PASSAGE PROVIDED:
Studio album by Casting Crowns
- Released: November 17, 2009
- Recorded: 2009
- Studios: Zoo Studio, Franklin; Little Big Sound, Nashville; Ocean Way, Nashville; Eagle's Landing First Baptist Church, McDonough;
- Genres: Christian rock, adult contemporary, contemporary Christian music
- Length: 51:02
- Label: Beach Street
- Producer: Mark A. Miller

Casting Crowns studio album chronology
| The Altar and the Door (2007) | Until the Whole World Hears (2009) | Come to the Well (2011) |

Singles from Until the Whole World Hears
- "Until the Whole World Hears" Released: August 20, 2009; "If We've Ever Needed You" Released: 2010; "Glorious Day (Living He Loved Me)" Released: January 7, 2011;

= Until the Whole World Hears =

Until the Whole World Hears is the fourth studio album by American Christian rock band Casting Crowns. Released on November 17, 2009, the album was produced by Mark A. Miller and features a sound that has been described as 'pure American rock', 'soft adult contemporary', and 'CCM'. Lyrically, the album discusses Christian subjects such as God, Jesus, and salvation, with several songs being reinventions of classic hymns. Until the Whole World Hears sold over 167,000 copies in its first week, Casting Crowns' highest sales week to date, and debuted at No. 4 on the Billboard 200 and at No. 1 on the Billboard Christian Albums chart. In the United States, the album ranked as the 37th best-selling album of 2010 and the 137th best-selling album of 2011; it ranked as the first and third best-selling Christian album in those years, respectively. It has sold over 1.1 million copies and been certified platinum by the Recording Industry Association of America (RIAA).

Until the Whole World Hears received a mixed-to-positive reception from critics and was nominated for Pop/Contemporary Album of the Year at the 42nd GMA Dove Awards. Three singles were released from the album: the title track, "If We've Ever Needed You", and "Glorious Day (Living He Loved Me)". The title track and "Glorious Day (Living He Loved Me)" both peaked atop the Billboard Christian Songs chart, while the latter also peaked at No. 2 on the Billboard Bubbling Under Hot 100 Singles chart; "If We've Ever Needed You" peaked at No. 5 on the Christian Songs chart. Two album cuts, "To Know You" and "Joyful, Joyful", also appeared on the Christian Songs chart, peaking at numbers 27 and 3, respectively.

DATA TO EXAMINE:
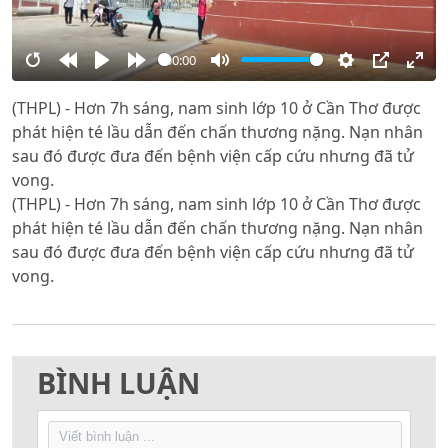
00:00
Restart
Rewind
Play
Forward
Mute
Settings
PIP
Ente
(THPL) - Hơn 7h sáng, nam sinh lớp 10 ở Cần Thơ được
10s
10s
full
phát hiện té lầu dẫn đến chấn thương nặng. Nạn nhân
sau đó được đưa đến bệnh viện cấp cứu nhưng đã tử
vong.
(THPL) - Hơn 7h sáng, nam sinh lớp 10 ở Cần Thơ được
phát hiện té lầu dẫn đến chấn thương nặng. Nạn nhân
sau đó được đưa đến bệnh viện cấp cứu nhưng đã tử
vong.
BÌNH LUẬN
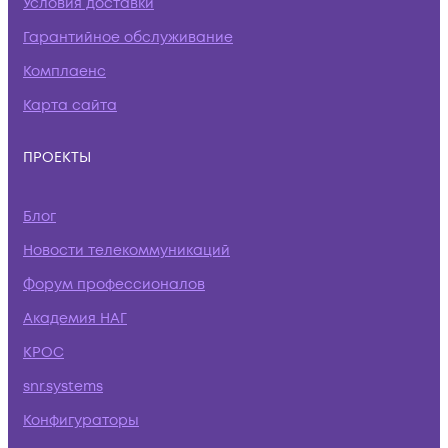
Условия доставки
Гарантийное обслуживание
Комплаенс
Карта сайта
ПРОЕКТЫ
Блог
Новости телекоммуникаций
Форум профессионалов
Академия НАГ
КРОС
snr.systems
Конфигураторы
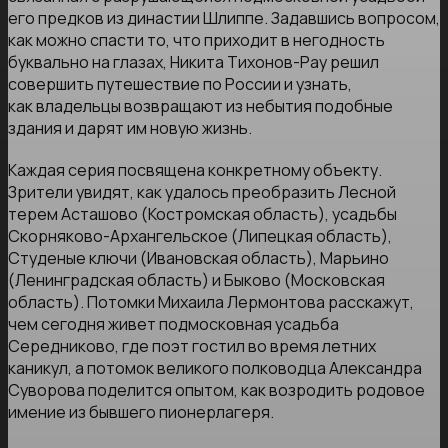
его предков из династии Шлиппе. Задавшись вопросом,
как можно спасти то, что приходит в негодность
буквально на глазах, Никита Тихонов-Рау решил
совершить путешествие по России и узнать,
как владельцы возвращают из небытия подобные
здания и дарят им новую жизнь.
Каждая серия посвящена конкретному объекту.
Зрители увидят, как удалось преобразить Лесной
терем Асташово (Костромская область), усадьбы
Скорняково-Архангельское (Липецкая область),
Студеные ключи (Ивановская область), Марьино
(Ленинградская область) и Быково (Московская
область). Потомки Михаила Лермонтова расскажут,
чем сегодня живет подмосковная усадьба
Середниково, где поэт гостил во время летних
каникул, а потомок великого полководца Александра
Суворова поделится опытом, как возродить родовое
имение из бывшего пионерлагеря.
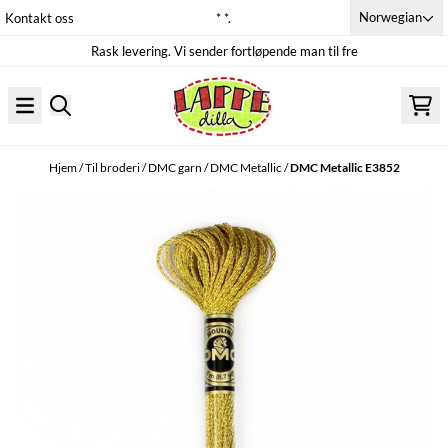
Hopp til innhold
Norwegian
Kontakt oss
* *.
Rask levering. Vi sender fortløpende man til fre
Hjem
/
Til broderi
/
DMC garn
/
DMC Metallic
/
DMC Metallic E3852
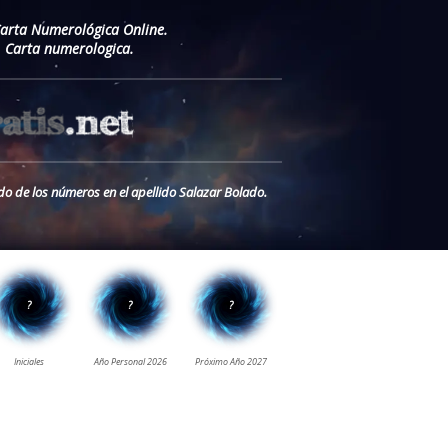
Carta Numerológica Online.
. Carta numerologica.
do de los números en el apellido Salazar Bolado.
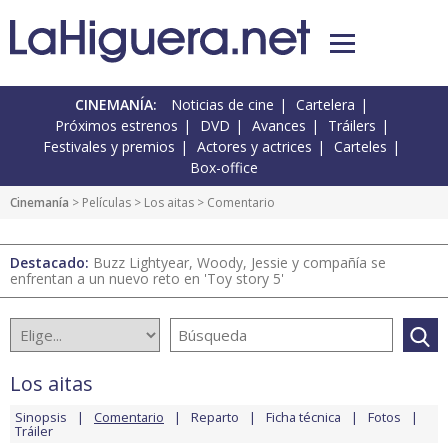
CINEMANÍA:
Noticias de cine
Cartelera
Próximos estrenos
DVD
Avances
Tráilers
Festivales y premios
Actores y actrices
Carteles
Box-office
Cinemanía
> Películas >
Los aitas
> Comentario
Destacado:
Buzz Lightyear, Woody, Jessie y compañía se
enfrentan a un nuevo reto en 'Toy story 5'
Los aitas
Sinopsis
Comentario
Reparto
Ficha técnica
Fotos
Tráiler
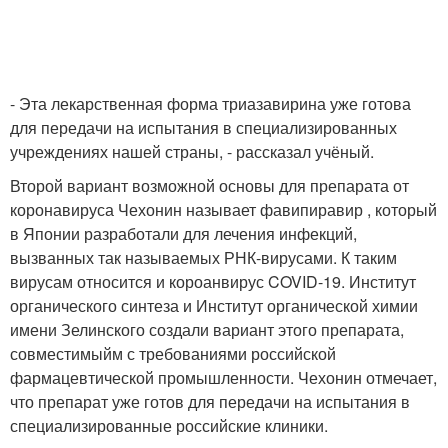
- Эта лекарственная форма триазавирина уже готова
для передачи на испытания в специализированных
учреждениях нашей страны, - рассказал учёный.
Второй вариант возможной основы для препарата от
коронавируса Чехонин называет фавипиравир , который
в Японии разработали для лечения инфекций,
вызванных так называемых РНК-вирусами. К таким
вирусам относится и короанвирус COVID-19. Институт
органического синтеза и Институт органической химии
имени Зелинского создали вариант этого препарата,
совместимыйм с требованиями российской
фармацевтической промышленности. Чехонин отмечает,
что препарат уже готов для передачи на испытания в
специализированные российские клиники.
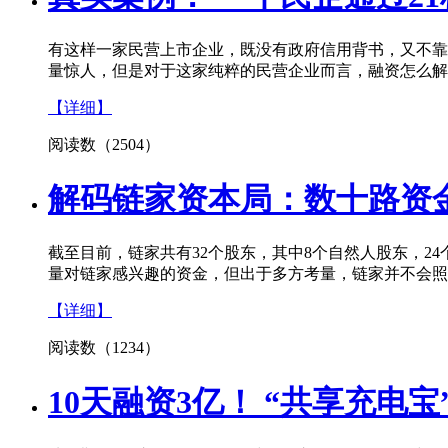
有这样一家民营上市企业，既没有政府信用背书，又不靠银
量惊人，但是对于这家纯粹的民营企业而言，融资怎么解
【详细】
阅读数（2504）
解码链家资本局：数十路资
截至目前，链家共有32个股东，其中8个自然人股东，24
量对链家感兴趣的资金，但出于多方考量，链家并不会照
【详细】
阅读数（1234）
10天融资3亿！ “共享充电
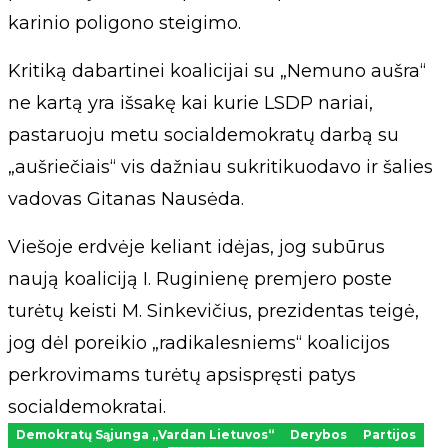
karinio poligono steigimo.
Kritiką dabartinei koalicijai su „Nemuno aušra“
ne kartą yra išsakę kai kurie LSDP nariai,
pastaruoju metu socialdemokratų darbą su
„aušriečiais“ vis dažniau sukritikuodavo ir šalies
vadovas Gitanas Nausėda.
Viešoje erdvėje keliant idėjas, jog subūrus
naują koaliciją I. Ruginienę premjero poste
turėtų keisti M. Sinkevičius, prezidentas teigė,
jog dėl poreikio „radikalesniems“ koalicijos
perkrovimams turėtų apsispręsti patys
socialdemokratai.
Demokratų Sąjunga „Vardan Lietuvos“
Derybos
Partijos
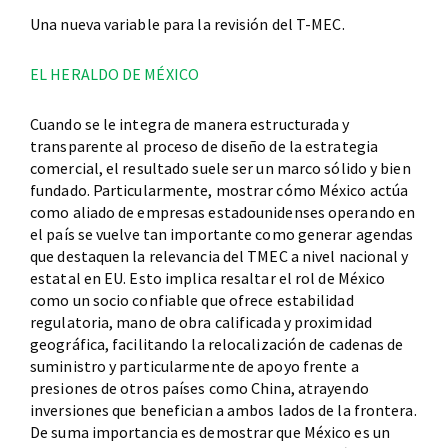
Una nueva variable para la revisión del T-MEC.
EL HERALDO DE MÉXICO
Cuando se le integra de manera estructurada y
transparente al proceso de diseño de la estrategia
comercial, el resultado suele ser un marco sólido y bien
fundado. Particularmente, mostrar cómo México actúa
como aliado de empresas estadounidenses operando en
el país se vuelve tan importante como generar agendas
que destaquen la relevancia del TMEC a nivel nacional y
estatal en EU. Esto implica resaltar el rol de México
como un socio confiable que ofrece estabilidad
regulatoria, mano de obra calificada y proximidad
geográfica, facilitando la relocalización de cadenas de
suministro y particularmente de apoyo frente a
presiones de otros países como China, atrayendo
inversiones que benefician a ambos lados de la frontera.
De suma importancia es demostrar que México es un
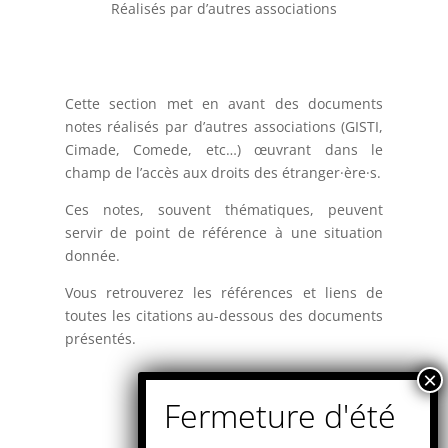
Réalisés par d’autres associations
Cette section met en avant des documents
notes réalisés par d’autres associations (GISTI,
Cimade, Comede, etc…) œuvrant dans le
champ de l’accès aux droits des étranger·ère·s.
Ces notes, souvent thématiques, peuvent
servir de point de référence à une situation
donnée.
Vous retrouverez les références et liens de
toutes les citations au-dessous des documents
présentés.
Attention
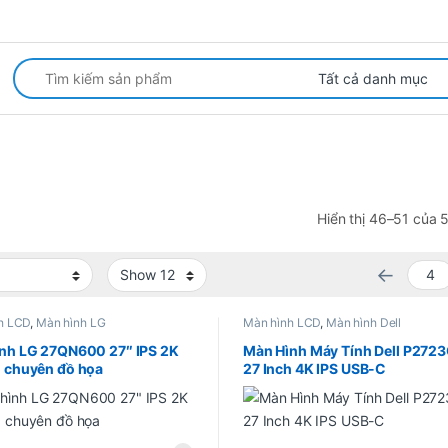
arch for:
Hiển thị 46–51 của 
←
h LCD
,
Màn hình LG
Màn hình LCD
,
Màn hình Dell
nh LG 27QN600 27″ IPS 2K
Màn Hình Máy Tính Dell P272
 chuyên đồ họa
27 Inch 4K IPS USB-C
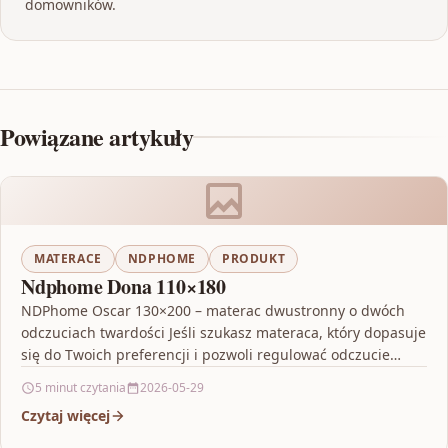
domowników.
Powiązane artykuły
MATERACE
NDPHOME
PRODUKT
Ndphome Dona 110×180
NDPhome Oscar 130×200 – materac dwustronny o dwóch
odczuciach twardości Jeśli szukasz materaca, który dopasuje
się do Twoich preferencji i pozwoli regulować odczucie
podczas…
5 minut czytania
2026-05-29
Czytaj więcej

REQUIREMENT 1: List every studio named in the article on Until the Whole World Hears, each with the city it is paired with.
REQUIREMENT 2: Write the next part of the article on the Casting Crowns album Until the Whole World Hears, starting after its last sentence.

TASK OUTPUT 1:
- Zoo Studio, Franklin
- Little Big Sound, Nashville
- Ocean Way, Nashville
- Eagle's Landing First Baptist Church, McDonough

TASK OUTPUT 2:
==Background and songwriting==
Casting Crowns' lead vocalist Mark Hall has stated that the band's songs "have always come from our ministry in the church. They start as messages on Wednesday night, things we're teaching our teenagers and their families"; Until the Whole World Hears retains that same formula. Hall also stated that the musical sound of their songs is written so as not to conflict or detract from the lyrics, comparing the musical elements of his songs to a plate that the 'meat', the lyrics, are served on. A philosophy that "fuels" the album is the idea of putting "faith in action"; Hall stated that he wanted believers to become more active in their faith, and to "get out of their pews and get involved in what God is doing". "Always Enough" was written when a member of Hall's church was killed in Afghanistan; the band was unable to attend his funeral, as they were on the other side of the United States and couldn't cancel their tour dates. Another song on the album, the title track, was inspired by the Biblical character of John the Baptist. Several songs on the album are reinventions of hymns, which Hall enjoyed experimenting with; Hall retained the lyrics of the songs while reworking their melodies.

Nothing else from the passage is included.